Depuis le 12 janvier, nos yeux sont rivés sur Haïti. Nous glanons des images, des nouvelles à la radio, à la télé, dans les journaux et sur Internet afin d’imaginer l’inimaginable. Ces séquences ne nous permettent pas cependant de voir la couleur réelle du ciel, l’étendue du drame. Nous n’avons que pour seules mesures la grandeur de notre écran, les photos cadrées dans les médias écrits. Il y a tout ce qui déborde et que l’on ne voit pas.

Nous nous inquiétions d’abord pour le Père Gustave alors à Saint-Louis du Sud, dans les Cayes, en visite chez sa sœur Pauline, une religieuse qui œuvre aux quatre coins de ce pays depuis les décennies. Nous apprenions que les Marianistes avaient subi de lourdes pertes matérielles. Nous partagions l’angoisse de ces familles haïtiennes, nouvellement installées dans notre localité, qui étaient sans nouvelles des leurs. Nous pensions à la vingtaine de Québécois qui ont péri, ensevelis sous les décombres. Nous baisons notre regard pour honorer leur souvenir.

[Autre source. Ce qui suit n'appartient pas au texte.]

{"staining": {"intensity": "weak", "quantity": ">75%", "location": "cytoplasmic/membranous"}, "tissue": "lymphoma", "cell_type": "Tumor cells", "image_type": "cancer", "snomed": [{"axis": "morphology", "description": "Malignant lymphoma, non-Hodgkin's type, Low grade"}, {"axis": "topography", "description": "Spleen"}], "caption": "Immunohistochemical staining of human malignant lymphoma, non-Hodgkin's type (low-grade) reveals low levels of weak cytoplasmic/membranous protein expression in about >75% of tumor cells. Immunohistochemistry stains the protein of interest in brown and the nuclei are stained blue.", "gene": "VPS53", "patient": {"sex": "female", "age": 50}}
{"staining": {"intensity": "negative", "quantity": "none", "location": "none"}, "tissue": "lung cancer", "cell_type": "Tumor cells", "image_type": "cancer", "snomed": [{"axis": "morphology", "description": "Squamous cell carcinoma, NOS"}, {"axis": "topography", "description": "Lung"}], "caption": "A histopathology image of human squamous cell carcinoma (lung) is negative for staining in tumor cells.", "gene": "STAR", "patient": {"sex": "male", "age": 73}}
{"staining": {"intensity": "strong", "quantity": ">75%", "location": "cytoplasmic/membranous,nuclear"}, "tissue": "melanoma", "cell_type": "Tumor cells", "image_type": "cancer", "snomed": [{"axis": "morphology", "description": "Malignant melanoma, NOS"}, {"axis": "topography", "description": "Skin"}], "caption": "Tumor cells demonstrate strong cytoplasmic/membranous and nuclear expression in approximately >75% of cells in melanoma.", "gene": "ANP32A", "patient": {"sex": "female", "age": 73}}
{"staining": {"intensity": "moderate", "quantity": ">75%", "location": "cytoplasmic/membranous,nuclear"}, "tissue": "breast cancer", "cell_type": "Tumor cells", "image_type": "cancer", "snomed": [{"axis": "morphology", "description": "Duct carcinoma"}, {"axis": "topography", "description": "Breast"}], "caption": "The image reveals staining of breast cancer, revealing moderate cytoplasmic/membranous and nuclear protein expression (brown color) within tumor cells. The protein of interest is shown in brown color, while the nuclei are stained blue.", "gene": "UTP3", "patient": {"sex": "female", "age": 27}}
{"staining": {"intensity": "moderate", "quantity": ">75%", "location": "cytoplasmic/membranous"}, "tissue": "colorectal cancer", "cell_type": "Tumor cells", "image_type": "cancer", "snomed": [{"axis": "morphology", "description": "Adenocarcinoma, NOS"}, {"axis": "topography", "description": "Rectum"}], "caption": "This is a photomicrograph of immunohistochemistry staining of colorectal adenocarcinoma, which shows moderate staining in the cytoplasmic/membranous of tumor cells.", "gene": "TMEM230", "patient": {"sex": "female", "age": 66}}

Nous sommes plusieurs Anselmois à avoir déjà arpenté la capitale, ses villes banlieues, ses « mornes », sois comme touristes, soit comme aides humanitaires. Je songe ici à Karine Audet, infirmière, qui fut secouriste, plusieurs mois, en 2005, à la suite du cyclone Jeanne. Haïti habite le cœur de notre communauté et aussi celui de centaines de Québécois et de Québécoises qui partagent leurs compétences, depuis plus de trois décennies, pour l’avenir économique de ce tout petit pays lourdement éprouvé. La présence de nombreux organismes sur place témoigne de cette fraternité.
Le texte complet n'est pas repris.